Kemudian, lanjut Edwin, bantuan paket perlengkapan pendidikan dari Kemendikbud, bantuan bibit dan mesin pertanian dari Kementerian Pertanian (Kementan), bantuan perbaikan musala dari Kemenag, pemasangan tiang dan sambungan listrik dari PLN, serta perbaikan jalan dari Kemen PUPR.

"Sebelumnya, bantuan medis dan rehabilitasi psikologis juga diberikan LPSK bagi korban Talangsari," kata Edwin.

Program psikososial bagi korban Talangsari masih akan berlanjut. Harapan yang sama akan rehabilitasi psikosial dapat diberikan kepada korban peristiwa pelanggaran HAM yang berat lain, seperti peristiwa di Aceh, Mei 98, Trisakti–Semanggi, 1998/1999 dan lainnya.

Edwin menjabarkan, sejak 2012, LPSK memberikan program rehabilitasi medis dan psikologis kepada 3.860 korban PHB dari 7 peristiwa. Namun, hal ini masih kurang dari cukup bagi korban. Mereka menghendaki hak-hak sebagai korban dapat diberikan sebagaimana diatur standar HAM, maupun dalam posisi mereka sebagai warga negara.

Harapan akan peningkatan kualitas hidup, tergambar dari survei yang dilakukan LPSK terhadap 353 korban PHB di 11 kabupaten atau kota di Jawa Tengah pada periode Maret- November 2020. Survei dilakukan untuk mengetahui kondisi, harapan, dan keinginan para korban PHB masa lalu.

Dari hasil survei didapatkan bahwa 95% responden berharap mendapatkan bantuan medis seumur hidup. Ini beralasan mengingat sebagian besar korban berusia lanjut dan kehidupan ekonominya menengah ke bawah.

Menurut Edwin, hal itu juga tergambar, 70% korban mengakui problem mendasarnya, yakni ekonomi.
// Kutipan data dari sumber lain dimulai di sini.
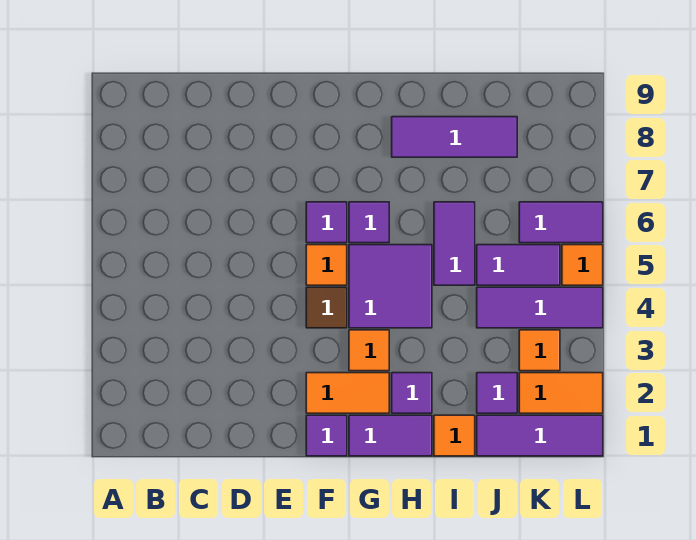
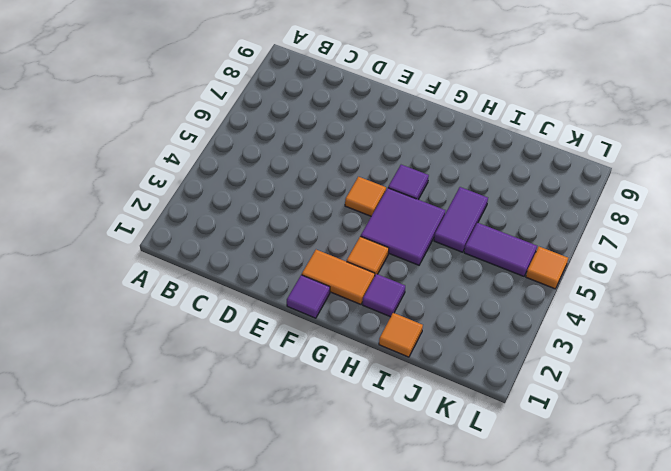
none -> brown tile F4 level 1
none -> purple tile F6 level 1
none -> purple tile G1:H1 level 1

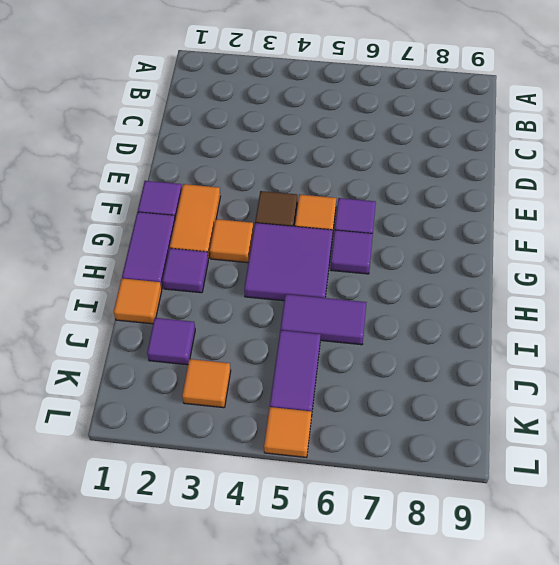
none -> purple tile H8:J8 level 1
none -> purple tile J1:L1 level 1
none -> purple tile J4:L4 level 1

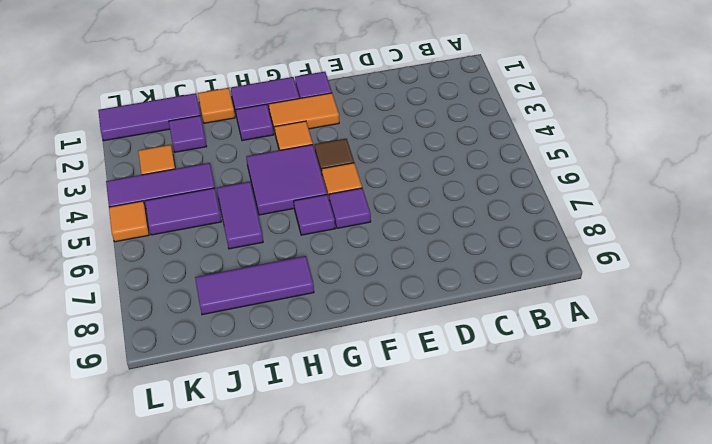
none -> orange tile K2:L2 level 1
none -> purple tile K6:L6 level 1

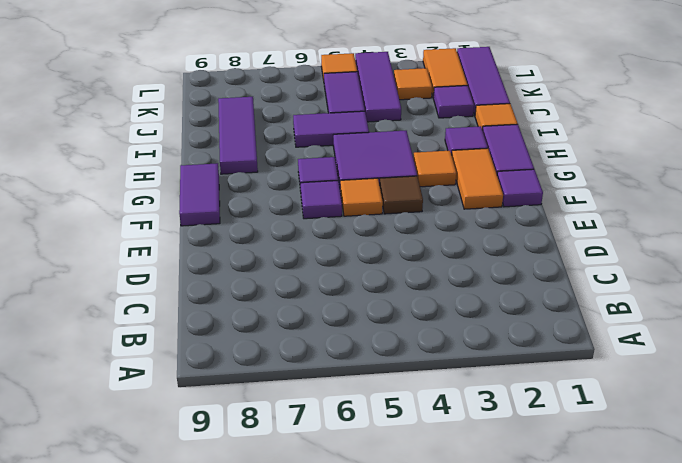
purple tile F9:G9 level 1 -> purple tile K6:L6 level 1

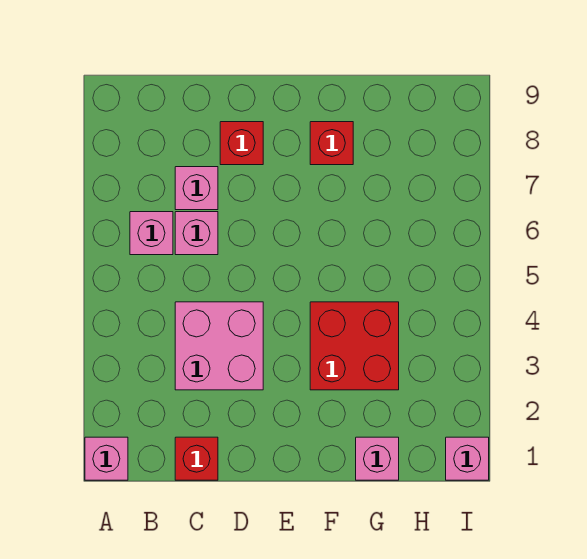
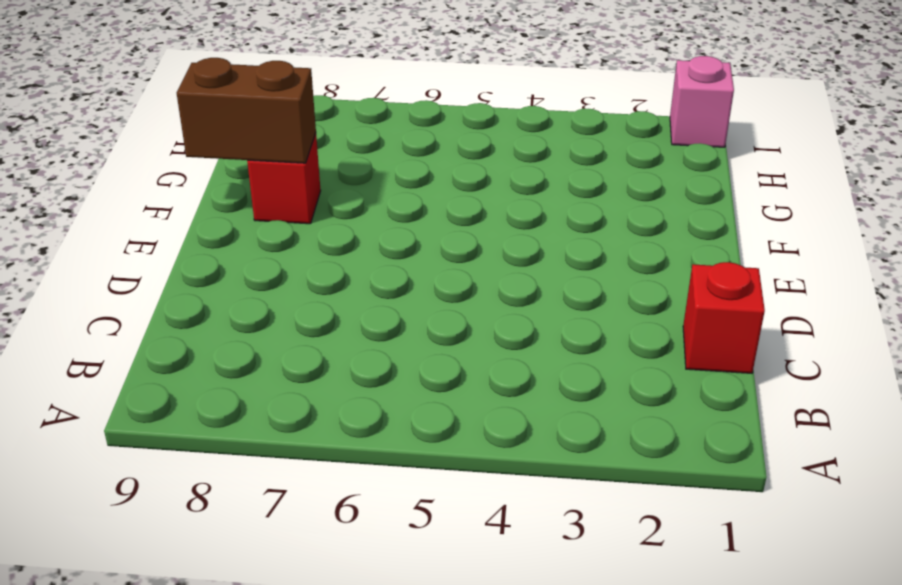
brown brick F8:F9 level 2 -> none
none -> pink brick A1 level 1
none -> pink brick B6 level 1

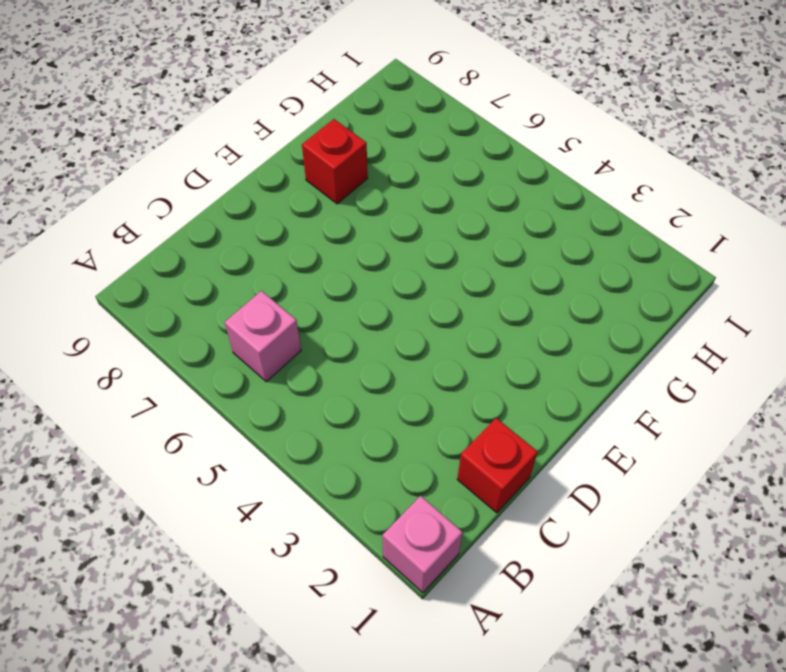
none -> pink brick C3:D4 level 1
none -> pink brick C6 level 1

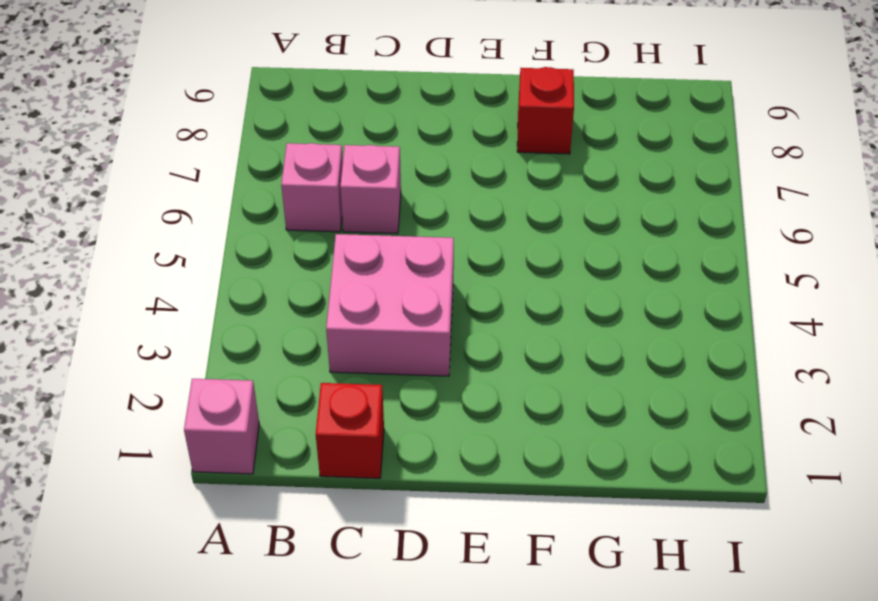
none -> pink brick C7 level 1
none -> red brick D8 level 1

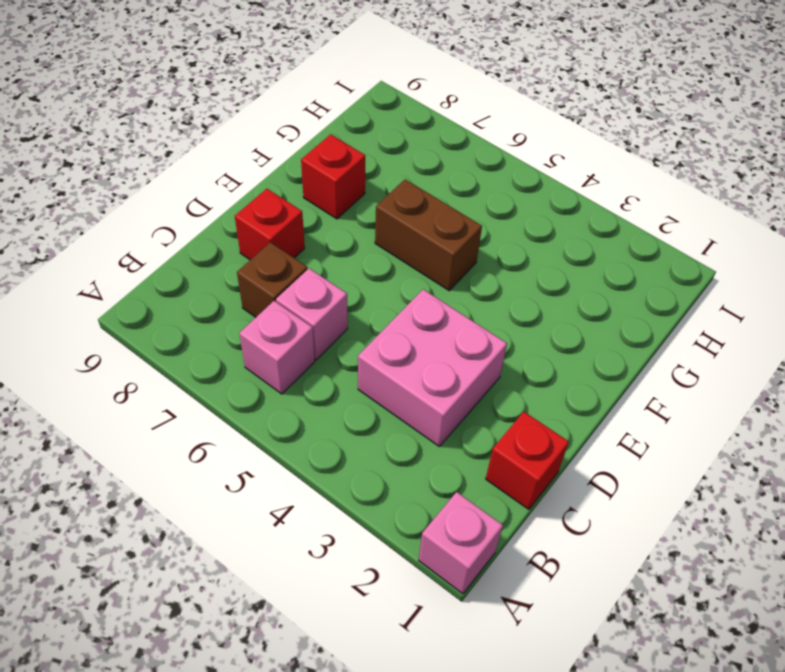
brown brick C7 level 1 -> pink brick C7 level 1
brown brick F5:F6 level 1 -> none
none -> red brick F3:G4 level 1
none -> pink brick G1 level 1

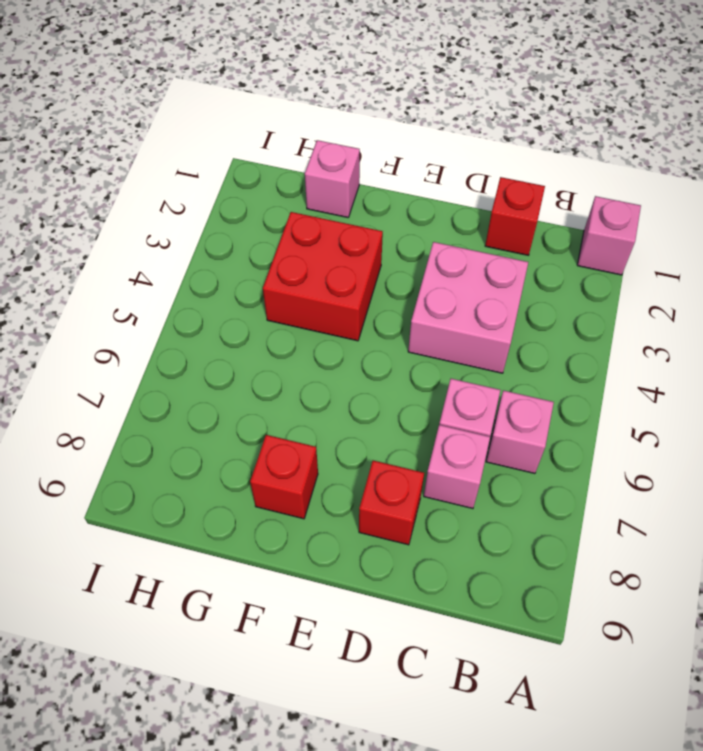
none -> pink brick I1 level 1

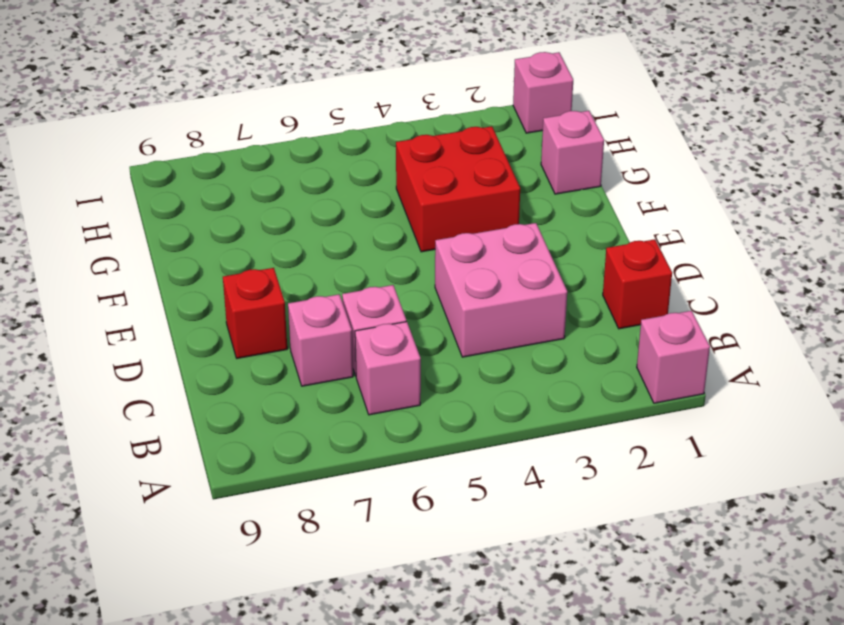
none -> red brick F8 level 1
Menyandang status korban PBH, menambah kesulitan mereka melakukan aktivitas ekonomi akibat stigma sosial dan politik yang melekat.

Terkait harapan penyelesaian kasus, 50% responden menghendaki bantuan medis, rehabilitasi psikologis dan psikososial mereka dioptimalkan. Sementara korban lainnya sebanyak 35% berharap adanya pengungkapan kebenaran, 10% berharap ada permintaan maaf dari pelaku dan 5% lagi mendesak pelaku dipidana.

Satu poin penting yang juga diharapkan para korban PHB, yaitu kompensasi atau ganti rugi dari negara kepada korban. Kompensasi sebagaimana telah diperoleh korban terorisme masa lalu, yang diberikan tanpa putusan pengadilan tapi melalui LPSK.

Harapan tersebut, lanjut Edwin, sangat beralasan, apalagi bila merujuk waktu peristiwa dan durasi penderitaan korban PHB jauh lebih panjang, ditambah proses hukum yang tidak berjalan.

"Semoga negara terus bergerak maju dalam upaya penyelesaian PHB dan pemenuhan hak korban," ujar Edwin.